---------- Provided information

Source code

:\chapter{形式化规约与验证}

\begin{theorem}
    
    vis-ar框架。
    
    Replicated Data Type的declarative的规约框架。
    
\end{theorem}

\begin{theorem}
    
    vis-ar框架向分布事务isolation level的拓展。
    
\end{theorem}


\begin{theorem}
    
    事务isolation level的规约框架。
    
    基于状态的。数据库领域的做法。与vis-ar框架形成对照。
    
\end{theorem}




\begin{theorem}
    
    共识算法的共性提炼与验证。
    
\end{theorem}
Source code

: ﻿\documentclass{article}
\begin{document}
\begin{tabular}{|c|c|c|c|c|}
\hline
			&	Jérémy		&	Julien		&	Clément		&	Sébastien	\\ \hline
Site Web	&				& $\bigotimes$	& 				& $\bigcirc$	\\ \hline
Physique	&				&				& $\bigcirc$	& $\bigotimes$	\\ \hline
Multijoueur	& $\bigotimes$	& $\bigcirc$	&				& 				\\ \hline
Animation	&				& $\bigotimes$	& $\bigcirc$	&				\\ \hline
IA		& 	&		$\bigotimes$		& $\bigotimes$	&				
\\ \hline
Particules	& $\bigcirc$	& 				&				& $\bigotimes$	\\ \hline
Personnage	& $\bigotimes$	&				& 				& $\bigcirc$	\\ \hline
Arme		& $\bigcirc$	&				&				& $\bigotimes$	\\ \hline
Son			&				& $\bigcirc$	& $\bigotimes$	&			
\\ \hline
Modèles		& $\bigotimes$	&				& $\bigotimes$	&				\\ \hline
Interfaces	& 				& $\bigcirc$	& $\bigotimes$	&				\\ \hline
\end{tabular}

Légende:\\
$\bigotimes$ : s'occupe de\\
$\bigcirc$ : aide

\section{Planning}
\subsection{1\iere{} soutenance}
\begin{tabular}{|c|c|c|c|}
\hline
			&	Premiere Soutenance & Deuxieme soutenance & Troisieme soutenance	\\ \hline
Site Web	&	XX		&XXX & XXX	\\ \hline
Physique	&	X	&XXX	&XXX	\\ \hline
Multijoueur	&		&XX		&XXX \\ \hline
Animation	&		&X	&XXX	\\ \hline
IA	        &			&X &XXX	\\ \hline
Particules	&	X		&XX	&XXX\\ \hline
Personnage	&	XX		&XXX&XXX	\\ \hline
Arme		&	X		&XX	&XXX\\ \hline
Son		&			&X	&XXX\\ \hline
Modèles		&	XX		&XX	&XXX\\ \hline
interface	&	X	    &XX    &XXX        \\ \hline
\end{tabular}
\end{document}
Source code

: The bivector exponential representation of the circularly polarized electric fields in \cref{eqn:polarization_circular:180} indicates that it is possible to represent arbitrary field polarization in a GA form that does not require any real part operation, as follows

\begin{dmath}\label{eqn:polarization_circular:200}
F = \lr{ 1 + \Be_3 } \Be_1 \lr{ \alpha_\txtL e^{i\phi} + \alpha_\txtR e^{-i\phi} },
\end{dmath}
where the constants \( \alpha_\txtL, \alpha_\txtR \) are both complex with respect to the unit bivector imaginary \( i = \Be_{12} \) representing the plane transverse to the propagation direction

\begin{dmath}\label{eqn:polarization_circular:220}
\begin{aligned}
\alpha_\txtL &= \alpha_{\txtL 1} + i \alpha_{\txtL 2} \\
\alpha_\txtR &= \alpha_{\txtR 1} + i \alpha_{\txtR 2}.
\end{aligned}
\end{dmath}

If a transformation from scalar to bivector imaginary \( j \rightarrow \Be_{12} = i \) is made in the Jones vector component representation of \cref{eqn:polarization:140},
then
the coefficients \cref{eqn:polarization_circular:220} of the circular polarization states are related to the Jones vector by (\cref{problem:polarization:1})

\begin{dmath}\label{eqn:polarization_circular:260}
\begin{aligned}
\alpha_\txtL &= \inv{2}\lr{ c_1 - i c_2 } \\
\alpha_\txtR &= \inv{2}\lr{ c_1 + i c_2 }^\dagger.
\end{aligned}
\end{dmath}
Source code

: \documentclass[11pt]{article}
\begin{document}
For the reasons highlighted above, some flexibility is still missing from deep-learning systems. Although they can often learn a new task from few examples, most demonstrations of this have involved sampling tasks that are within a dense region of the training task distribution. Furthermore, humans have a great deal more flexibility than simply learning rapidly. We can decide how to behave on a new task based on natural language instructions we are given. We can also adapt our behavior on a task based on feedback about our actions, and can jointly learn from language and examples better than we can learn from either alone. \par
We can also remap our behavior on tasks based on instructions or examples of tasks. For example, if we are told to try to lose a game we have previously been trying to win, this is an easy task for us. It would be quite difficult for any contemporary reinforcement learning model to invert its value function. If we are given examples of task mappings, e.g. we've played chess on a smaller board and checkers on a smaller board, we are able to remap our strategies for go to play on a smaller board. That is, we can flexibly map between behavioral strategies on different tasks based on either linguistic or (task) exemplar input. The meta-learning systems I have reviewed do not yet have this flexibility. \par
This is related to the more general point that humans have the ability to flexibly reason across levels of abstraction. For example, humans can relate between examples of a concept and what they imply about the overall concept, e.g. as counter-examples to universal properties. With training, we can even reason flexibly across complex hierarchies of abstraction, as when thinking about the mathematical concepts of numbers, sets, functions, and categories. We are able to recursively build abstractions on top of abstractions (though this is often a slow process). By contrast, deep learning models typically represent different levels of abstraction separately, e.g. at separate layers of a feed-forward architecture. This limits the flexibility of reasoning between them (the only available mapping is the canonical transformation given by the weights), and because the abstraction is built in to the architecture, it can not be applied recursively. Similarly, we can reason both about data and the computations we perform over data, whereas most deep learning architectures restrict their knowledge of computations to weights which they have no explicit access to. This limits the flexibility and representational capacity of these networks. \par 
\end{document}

--------------------

### Directions
Take each line above that contains "article" and copy it out.

### Your solution
: ﻿\documentclass{article}
: \documentclass[11pt]{article}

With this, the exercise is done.